Health plans and providers breathed easier last week after the federal government announced it would look for good-faith efforts toward conversion to electronic insurance-claim standards instead of hard-and-fast compliance with the complicated computer formats by a mid-October deadline.
But some provider groups still worried that the government's stance would not eliminate the prospect of disrupted reimbursement as hundreds of insurers struggle to synchronize with thousands of provider customers during the transition.
The Centers for Medicare and Medicaid Services, which has enforcement authority over the transaction standards, said it could not legally grant the healthcare industry extra time to finish preparatory work and conduct tests to ensure successful exchanges of information between payers and providers.
But the CMS will act only on complaints about noncompliance after the Oct. 16 deadline, allowing insurers and healthcare organizations to work out their own contingency plans, said Leslie Norwalk, CMS acting deputy administrator. That could include continuing to exchange claims and adjudication information in the current nonstandard formats while working on glitch-free transmissions beyond the compliance date established by the Health Insurance Portability and Accountability Act of 1996, she said.
The government guidance eases the concerns of health plans that they could be held liable for accepting compliant claims that are less than perfect from provider customers even though a regulatory provision requires payers to accept claims only in the required formats, said Karen Ignagni, president of the American Association of Health Plans. Those concerns threatened to touch off an avalanche of paper-based claims, which are not subject to the electronic requirements (July 21, p. 17).
"It's prudent and reasonable," Ignagni said about the CMS position of considering good-faith efforts when fielding complaints. "It continues the progress toward the electronic transition, and that's good."

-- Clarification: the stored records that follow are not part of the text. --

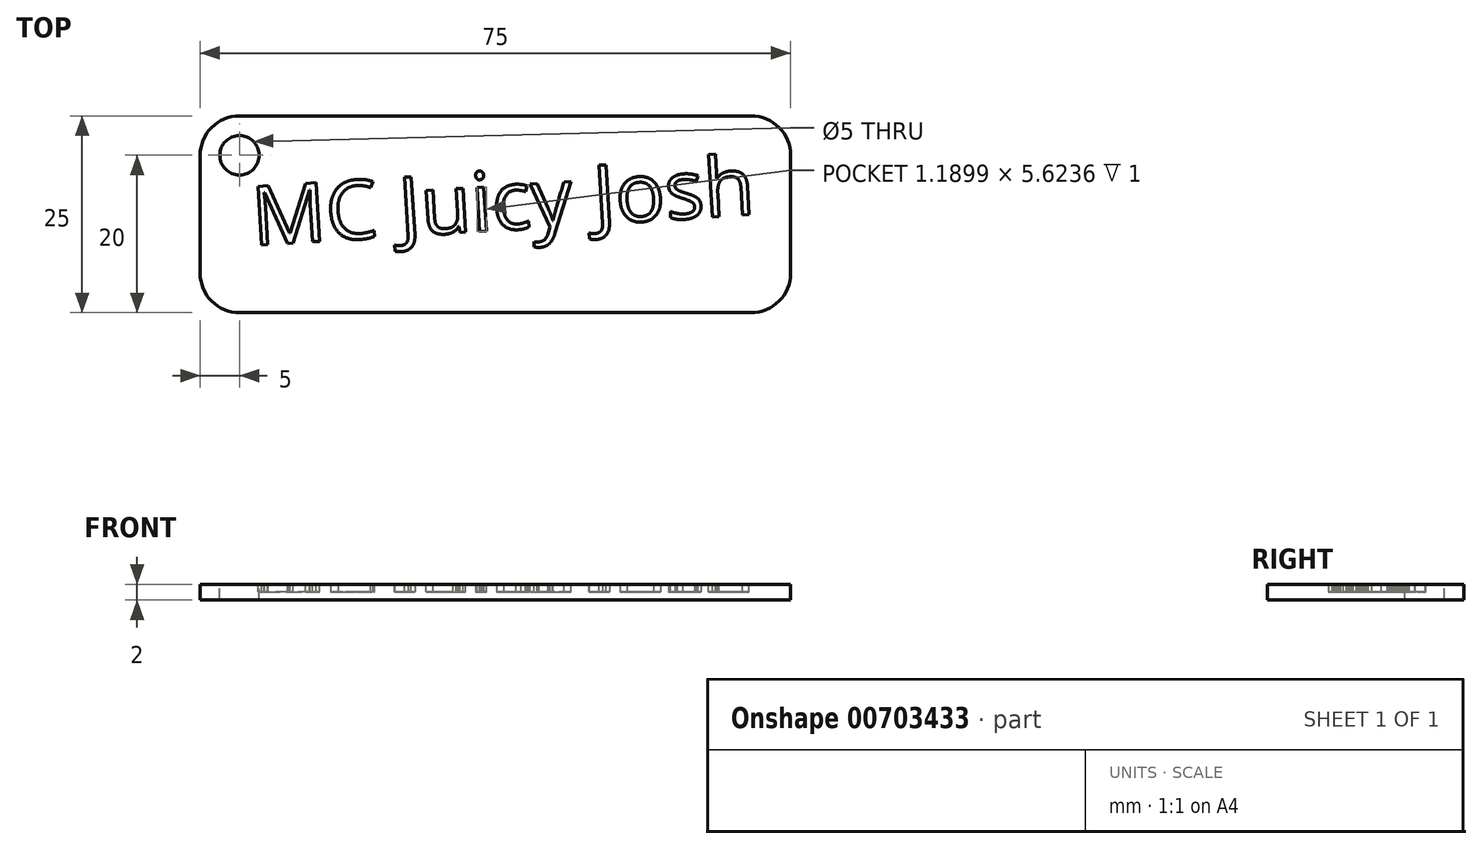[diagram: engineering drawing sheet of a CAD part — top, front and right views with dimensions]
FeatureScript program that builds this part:
annotation { "Feature Type Name" : "Feature", "Feature Type Description" : "" }
export const myFeature = defineFeature(function(context is Context, id is Id, definition is map)
    precondition{}
    {
        {
            var Q0;
            Q0=qCreatedBy(makeId("Top.planeOp"),FACE);
            var sketch = newSketch(context, id + "F0", { "sketchPlane" : qUnion([Q0])});
            skLineSegment(sketch, "E0.bottom", {"start": v(-32.5, 12.5) * mm, "end": v(32.5, 12.5) * mm});
            skLineSegment(sketch, "E0.top", {"start": v(-32.5, -12.5) * mm, "end": v(32.5, -12.5) * mm});
            skLineSegment(sketch, "E0.left", {"start": v(-37.5, 7.5) * mm, "end": v(-37.5, -7.5) * mm});
            skLineSegment(sketch, "E0.right", {"start": v(37.5, 7.5) * mm, "end": v(37.5, -7.5) * mm});
            skPoint(sketch, "E0.middle", {"position": v(0, 0) * mm});
            skPoint(sketch, "E1.visualSharp", {"position": v(-37.5, 12.5) * mm});
            skArc(sketch, "E1.filletArc", {"start": v(-32.5, 12.5) * mm, "mid": v(-36.04, 11.04) * mm, "end": v(-37.5, 7.5) * mm});
            skPoint(sketch, "E2.visualSharp", {"position": v(-37.5, -12.5) * mm});
            skArc(sketch, "E2.filletArc", {"start": v(-37.5, -7.5) * mm, "mid": v(-36.04, -11.04) * mm, "end": v(-32.5, -12.5) * mm});
            skPoint(sketch, "E3.visualSharp", {"position": v(37.5, -12.5) * mm});
            skArc(sketch, "E3.filletArc", {"start": v(32.5, -12.5) * mm, "mid": v(36.04, -11.04) * mm, "end": v(37.5, -7.5) * mm});
            skPoint(sketch, "E4.visualSharp", {"position": v(37.5, 12.5) * mm});
            skArc(sketch, "E4.filletArc", {"start": v(37.5, 7.5) * mm, "mid": v(36.04, 11.04) * mm, "end": v(32.5, 12.5) * mm});
            skSolve(sketch);
        }
        {
            var Q0;
            Q0=makeQuery(id+"F0.imprint","IMPRINT",FACE,{"disambiguationData":[TD([[makeQuery(id+"F0.imprint","IMPRINT",EDGE,{"derivedFrom":sQuery(id+"F0.wireOp",EDGE,"E0.bottom")}),-1.0]])]});
            extrude(context, id + "F1", {"entities" : qUnion([Q0]), "depth" : 2 * mm, "offsetDistance" : 25.4 * mm});
        }
        {
            var Q0;
            Q0=makeQuery(id+"F1.opExtrude","CAP_FACE",FACE,{"disambiguationData":[OSD([sQuery(id+"F0.wireOp",EDGE,"E0.bottom"),sQuery(id+"F0.wireOp",EDGE,"E0.top"),sQuery(id+"F0.wireOp",EDGE,"E0.left"),sQuery(id+"F0.wireOp",EDGE,"E0.right"),sQuery(id+"F0.wireOp",EDGE,"E1.filletArc"),sQuery(id+"F0.wireOp",EDGE,"E2.filletArc"),sQuery(id+"F0.wireOp",EDGE,"E3.filletArc"),sQuery(id+"F0.wireOp",EDGE,"E4.filletArc")])],"isStart":false});
            var sketch = newSketch(context, id + "F2", { "sketchPlane" : qUnion([Q0])});
            skPoint(sketch, "E5", {"position": v(-32.5, 7.5) * mm});
            skSolve(sketch);
        }
        {
            var Q0;
            Q0=sQuery(id+"F2.wireOp",VERTEX,"E5");
            var Q1;
            Q1=makeQuery(id+"F1.opExtrude","SWEPT_BODY",BODY,{"disambiguationData":[OSD([sQuery(id+"F0.wireOp",EDGE,"E0.bottom"),sQuery(id+"F0.wireOp",EDGE,"E0.top"),sQuery(id+"F0.wireOp",EDGE,"E0.left"),sQuery(id+"F0.wireOp",EDGE,"E0.right"),sQuery(id+"F0.wireOp",EDGE,"E1.filletArc"),sQuery(id+"F0.wireOp",EDGE,"E2.filletArc"),sQuery(id+"F0.wireOp",EDGE,"E3.filletArc"),sQuery(id+"F0.wireOp",EDGE,"E4.filletArc")])]});
            hole(context, id + "F3", {"style" : HoleStyle.SIMPLE, "endStyle" : HoleEndStyle.THROUGH, "holeDiameter" : 5 * mm, "majorDiameter" : 6.35 * mm, "isTappedThrough" : true, "tappedDepth" : 12.7 * mm, "tapClearance" : 3, "locations" : qUnion([Q0]), "scope" : qUnion([Q1])});
        }
        {
            var Q0;
            Q0=makeQuery(id+"F1.opExtrude","CAP_FACE",FACE,{"disambiguationData":[OSD([sQuery(id+"F0.wireOp",EDGE,"E0.bottom"),sQuery(id+"F0.wireOp",EDGE,"E0.top"),sQuery(id+"F0.wireOp",EDGE,"E0.left"),sQuery(id+"F0.wireOp",EDGE,"E0.right"),sQuery(id+"F0.wireOp",EDGE,"E1.filletArc"),sQuery(id+"F0.wireOp",EDGE,"E2.filletArc"),sQuery(id+"F0.wireOp",EDGE,"E3.filletArc"),sQuery(id+"F0.wireOp",EDGE,"E4.filletArc")])],"isStart":false});
            var sketch = newSketch(context, id + "F4", { "sketchPlane" : qUnion([Q0])});
            skText(sketch, "E6", { "text": "MC Juicy Josh", "fontName": "OpenSans-Regular.ttf"});
            const initialGuessF4  = {"E6": [-0.03072, -0.00395, 0.99808, 0.06192, 0.00751]};
            skSetInitialGuess(sketch, initialGuessF4);
            skSolve(sketch);
        }
        {
            var Q0;
            Q0 = qSketchRegion(id + "F4", true);
            extrude(context, id + "F5", {"entities" : qUnion([Q0]), "operationType" : NewBodyOperationType.REMOVE, "oppositeDirection" : true, "depth" : 1 * mm, "offsetDistance" : 25.4 * mm});
        }
    });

The guidance doesn't explicitly permit submission of nonstandard claims. Healthcare organizations will have to cite increasingly compelling reasons for failing to comply as time goes on, Norwalk said. The CMS will be less likely to take good-faith arguments into consideration in response to complaints well beyond the deadline, she said.
What's more, health plans aren't required to offer their customers an option to accept nonstandard claims, said William Jessee, president and chief executive officer of the Medical Group Management Association. "We remain concerned that physician practices may experience delayed payment of claims since the compliance flexibility offered by the government remains voluntary for health plans," he said.
The American Hospital Association unsuccessfully proposed that the government mandate a period of interim payments from insurers based on claims history, which would be triggered if errors in the swap of claims information caused a significant disruption of cash flow to providers.
Still, the AHA was pleased by the light enforcement outlined by the CMS, said Lawrence Hughes, AHA regulatory counsel and director of member relations. "We wish, however, that they would have gone further and provided a guarantee in terms of payment of claims," he said.